Scientific classification
- Kingdom: Animalia
- Phylum: Chordata
- Class: Mammalia
- Infraclass: Placentalia
- Order: Rodentia
- Family: Sciuridae
- Genus: Tamiops
- Species: T. rodolphii
- Binomial name: Tamiops rodolphii (A. Milne-Edwards, 1867)
- Subspecies: T. r. rodolphii; T. r. elbeli;

= Cambodian striped squirrel =

- Genus: Tamiops
- Species: rodolphii
- Authority: (A. Milne-Edwards, 1867)
- Conservation status: LC

Species of rodent

The Cambodian striped squirrel (Tamiops rodolphii) is a species of rodent in the family Sciuridae.

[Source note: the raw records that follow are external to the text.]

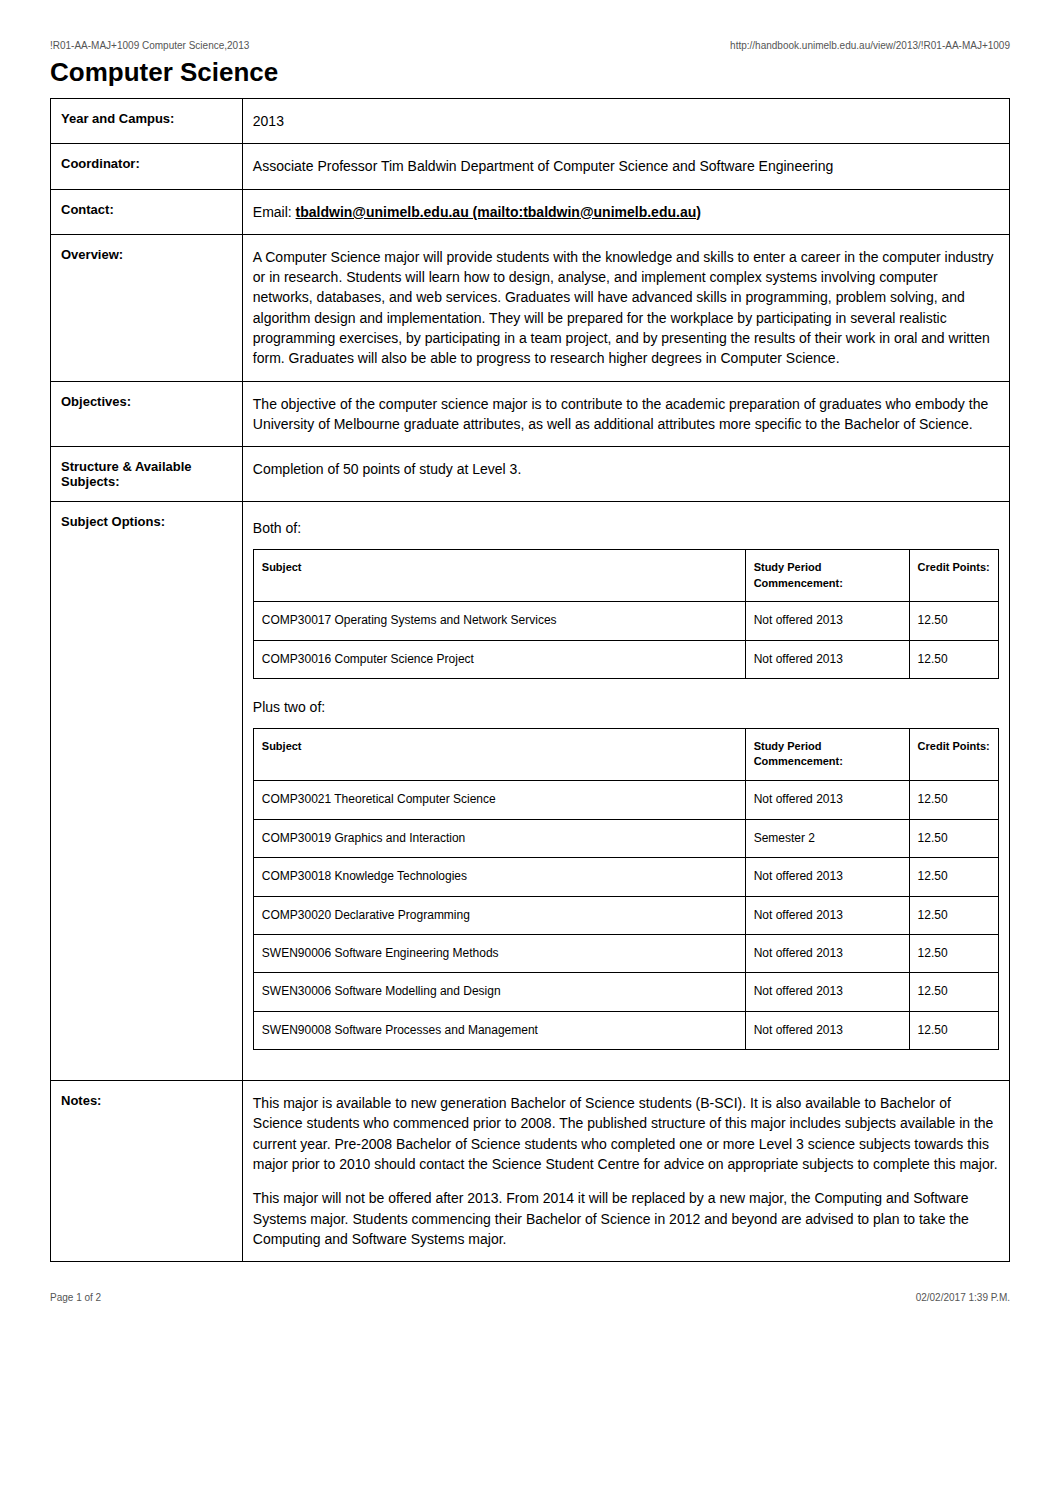!R01-AA-MAJ+1009 Computer Science,2013 http://handbook.unimelb.edu.au/view/2013/!R01-AA-MAJ+1009
Computer Science
| Year and Campus: | 2013 |
| Coordinator: | Associate Professor Tim Baldwin Department of Computer Science and Software Engineering |
| Contact: | Email: tbaldwin@unimelb.edu.au (mailto:tbaldwin@unimelb.edu.au) |
| Overview: | A Computer Science major will provide students with the knowledge and skills to enter a career in the computer industry or in research. Students will learn how to design, analyse, and implement complex systems involving computer networks, databases, and web services. Graduates will have advanced skills in programming, problem solving, and algorithm design and implementation. They will be prepared for the workplace by participating in several realistic programming exercises, by participating in a team project, and by presenting the results of their work in oral and written form. Graduates will also be able to progress to research higher degrees in Computer Science. |
| Objectives: | The objective of the computer science major is to contribute to the academic preparation of graduates who embody the University of Melbourne graduate attributes, as well as additional attributes more specific to the Bachelor of Science. |
| Structure & Available Subjects: | Completion of 50 points of study at Level 3. |
| Subject Options: | Both of: / Subject / Study Period Commencement: / Credit Points: / / --- / --- / --- / / COMP30017 Operating Systems and Network Services / Not offered 2013 / 12.50 / / COMP30016 Computer Science Project / Not offered 2013 / 12.50 / Plus two of: / Subject / Study Period Commencement: / Credit Points: / / --- / --- / --- / / COMP30021 Theoretical Computer Science / Not offered 2013 / 12.50 / / COMP30019 Graphics and Interaction / Semester 2 / 12.50 / / COMP30018 Knowledge Technologies / Not offered 2013 / 12.50 / / COMP30020 Declarative Programming / Not offered 2013 / 12.50 / / SWEN90006 Software Engineering Methods / Not offered 2013 / 12.50 / / SWEN30006 Software Modelling and Design / Not offered 2013 / 12.50 / / SWEN90008 Software Processes and Management / Not offered 2013 / 12.50 / |
| Notes: | This major is available to new generation Bachelor of Science students (B-SCI). It is also available to Bachelor of Science students who commenced prior to 2008. The published structure of this major includes subjects available in the current year. Pre-2008 Bachelor of Science students who completed one or more Level 3 science subjects towards this major prior to 2010 should contact the Science Student Centre for advice on appropriate subjects to complete this major. This major will not be offered after 2013. From 2014 it will be replaced by a new major, the Computing and Software Systems major. Students commencing their Bachelor of Science in 2012 and beyond are advised to plan to take the Computing and Software Systems major. |
Page 1 of 2 02/02/2017 1:39 P.M.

It is found in eastern Thailand, Cambodia, southern Laos, and southern Vietnam.

==Appearance==

Males and females look almost the same. They have the same body size, fur color, and stripe patterns. Therefore, one cannot easily tell between males and females just by looking at them. This also means that there is no sexual dimorphism. Additionally, compared to other squirrel species, the Cambodian squirrel does not significantly change colors during different seasons. This means the Cambodian striped squirrel will have short light brown fur throughout the seasons with black and light stripes covering their back and heads.

==Habitat==

The Cambodian Striped Squirrel inhabits tropical forests, shrublands, and rural gardens. They are usually found in the understory and lower canopy of the forests. While their elevation range has not been reported, its closely related species, Tamiops macclellandi, has been found 1,500 meters above sea level.

==Behavior==

One of the Cambodian striped squirrel's more unusual behaviors is how it acts as a bark gleaner by foraging for food by searching across the vertical bark surfaces of trees. They are omnivores and along with tree bark, they also consume flowers, insects, and seeds. It is relatively uncommon across the squirrel family and especially so without abducted limb adaptations.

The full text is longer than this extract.